Unit vectors are vectors with a magnitude of one. They are important in vector calculus because they provide direction information without altering scale. A unit vector is typically represented with a hat symbol, such as \( \hat{u} \) or \( \hat{v} \).
To find a unit vector in the same direction as any given vector \( \mathbf{a} \), you divide the vector by its magnitude. If \( \mathbf{a} = \langle x, y, z \rangle \), then the unit vector \( \hat{a} \) is given by:

• \( \hat{a} = \frac{\mathbf{a}}{||\mathbf{a}||} = \left\langle \frac{x}{||\mathbf{a}||}, \frac{y}{||\mathbf{a}||}, \frac{z}{||\mathbf{a}||} \right\rangle \)

Unit vectors are often used to represent directions in physics and engineering. They ensure that the direction does not depend on the magnitude, staying within a normalized range of one.

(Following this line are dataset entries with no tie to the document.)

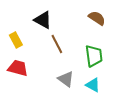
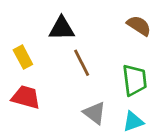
black triangle: (43, 20) -> (62, 28), turned -30
cyan triangle: (93, 85) -> (133, 122), turned -49

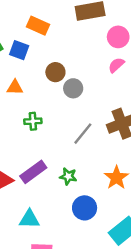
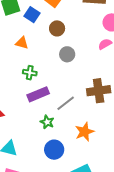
brown circle: (55, 72) -> (57, 28), moved
gray line: (83, 134) -> (66, 103), moved
purple rectangle: (33, 172) -> (38, 94), moved

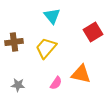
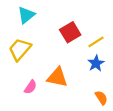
cyan triangle: (52, 16) -> (26, 15), turned 30

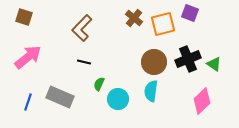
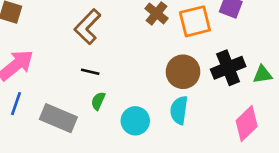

The cross product is an operation on two vectors in three-dimensional space, producing a third vector that is perpendicular to both of the original vectors. The result of a cross product is often crucial in determining perpendicularity and areas. If you have two vectors \( \mathbf{a} = \langle a_1, a_2, a_3 \rangle \) and \( \mathbf{b} = \langle b_1, b_2, b_3 \rangle \), their cross product \( \mathbf{a} \times \mathbf{b} \) is given by:

• \( \mathbf{a} \times \mathbf{b} = \langle a_2b_3 - a_3b_2, a_3b_1 - a_1b_3, a_1b_2 - a_2b_1 \rangle \)

In the exercise, the cross product of unit vectors \( \hat{u} \times \hat{v} \) returns a vector with a magnitude of \( \sin \theta \), where \( \theta \) is the angle between \( \hat{u} \) and \( \hat{v} \). This concept shows how cross products are not just about direction but also about magnitude.

An acute angle is any angle that is less than 90 degrees or equivalently, less than \( \frac{\pi}{2} \) radians. When dealing with vectors, angles between them can tell us how they are oriented relative to each other.
In the context of the original exercise, finding the acute angle \( \theta \) where \( \sin \theta = \frac{1}{6} \) is important because it determines when the magnitude of the cross product equals one, making the cross product a unit vector.
To find this angle, you would typically consult trigonometric tables or use an inverse sine function.

The magnitude formula is vital in determining the size or length of a vector. In vector calculus, it's often used alongside operations like cross and dot products. The magnitude of a vector \( \mathbf{v} = \langle x, y, z \rangle \) is calculated as:

• \( ||\mathbf{v}|| = \sqrt{x^2 + y^2 + z^2} \)

For unit vectors, the magnitude is always one. But when you have vectors scaled by constants, like in \( 2\hat{u} \times 3\hat{v} \), the magnitude changes accordingly. The magnitude in the given exercise is \( 6 \sin \theta \), because the constants multiply the unit cross product result of \( \sin \theta \).
Thus, setting \( 6 \sin \theta = 1 \) allowed us to solve for the angle that ensures a unit vector result, showing an application of how magnitude plays into vector scaling.